Kahveci masaya çayları koydu, okey oynayanların taş seslerine kısa bir süre çay kaşığı sesleri eşlik etti. Adam çay ocağına dönmekte olan kahveciyi işaret ederek “O benim 180 derece zıttım” dedi. “Nasıl yani?” diye sordum. Anlattı kahvecinin nasıl biri olduğunu. Aslında kahveciyi iyi tanıyordum, sadece bir de onun anlatımıyla kahveci hakkında bilmediğim şeyler öğrenmek amacıyla onu dinledim. Gördüm ki kahveci hakkında bildikleri benim bildiklerimden azdı…

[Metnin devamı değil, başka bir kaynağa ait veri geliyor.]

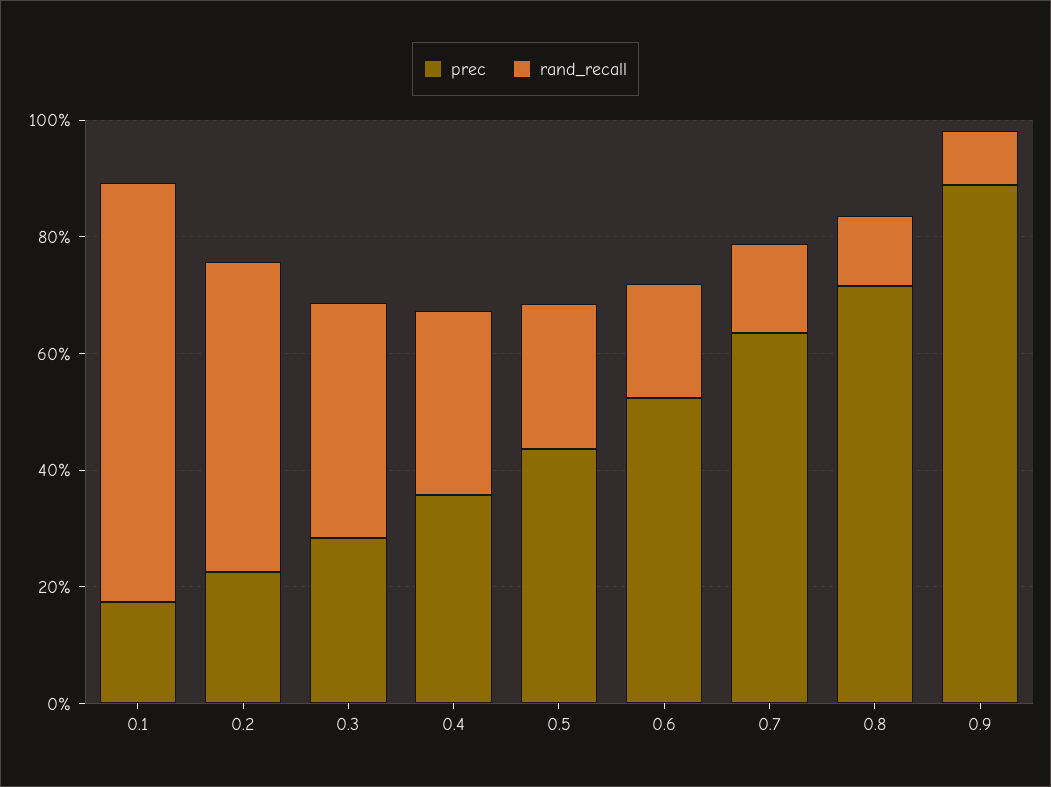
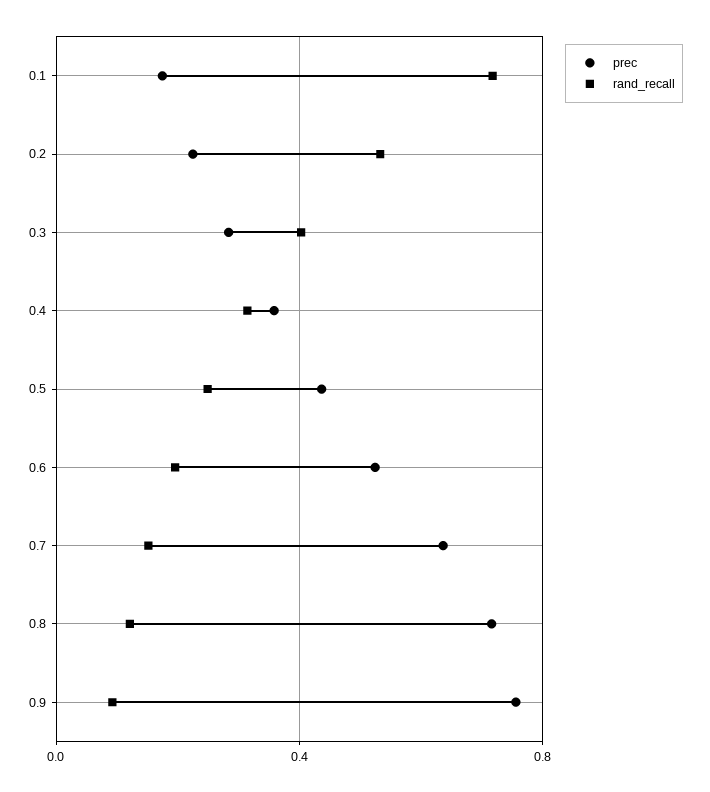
prec, 0.9: 0.9 -> 0.75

Kahveci elli beş yaşında, 1.85 boyunda, sportmen görünümlü, esmer, kıvırcık saçlı, dikkat çeken, gösterişli bir adamdı. İnşaat, tarım, yol veya başka zor işlerde çalışmış insanlarınki gibi avuçları nasırlaşmış, pütürlüydü. Görüntüsünü biraz bozan da bu avuç içleriydi. Servis yaparken en çok dik dik yürüyüşü dikkatimi çekerdi. Sabahları genellikle asabi ve gergindi, ilerleyen saatlerde yumuşardı. Onu morali yüksek, gülerek şarkı mırıldanırken gördüğüm bir sabah bayağı şaşırmıştım. Bunu hatırlattığımda “Benim moralimin yüksek olma süresi on beş dakikayı geçmez. Dingilin biri bir söz söyler veya uygunsuz bir davranışta bulunur, moralim hemen bozulur. Kahvecilik bildiğin gibi değil, zor iştir. Herkes yapamaz. Mecbur olmasam ben de yapmam, zaten kahveyi kafamdaki miktarı verecek birini bulursam devredeceğim” dedi. “Çocuk diyebileceğim genç yaşlarımdan beri inşaat işlerinde çalıştım, minibüs şoförlüğü dahil el emeği gerektiren başka işler de yaptım” diye ekledi. Bu nasırlaşmış avuçları için de bir açıklamaydı…
Kahvenin arka kısmında duvara sırayla gitar, saz, bağlama, ud gibi enstrümanlar asılmıştı. İki oyun masası alabilecek o yer kahvecinin özel alanıydı. Özellikle sabahın erken saatlerinde, müşterinin az olduğu zamanlarda oraya çekilir, enstrümanlardan birini alır, önüne açtığı deftere bakarak şarkı mırıldanırdı. Bazen bir arkadaşı gelir, onunla birlikte çalar, söyler, eseri tartışırlardı. Sesi güzeldi kahvecinin. Onu mutlu eden uğraş kahvecilik değil müzikti. Samimiyetimiz ilerledikçe bu konuda onunla epey sohbet ettik. “Bursa dahil Mudanya, Gemlik, Orhangazi, Karacabey, İnegöl, Bandırma gibi yerlerde belli mekanlar beni arıyor, haftada bir iki gece gidiyorum, programım biter bitmez dönüyorum. Sahnem kötü değil. Kaset yaptım kliple beraber, yerel televizyonlarda, radyolarda şarkılarım çalındı. Haftada bir iki gece sahneye çıkmak benim için ek gelir oluyor, kahve nedeniyle daha fazla gidemiyorum. İçkili mekanlarda çatal, kaşık, bıçak sesleri arasında şarkı söylemek açıkçası pek hoşuma gitmiyor, soliste saygı gösterilmiyor gibi hissediyor insan. Ama iyi tarafı da var, şarkıda unuttuğun bir yerde başka bir şey diyorsun, içkili kafalarda bunu fark eden, tepki gösteren pek olmuyor.”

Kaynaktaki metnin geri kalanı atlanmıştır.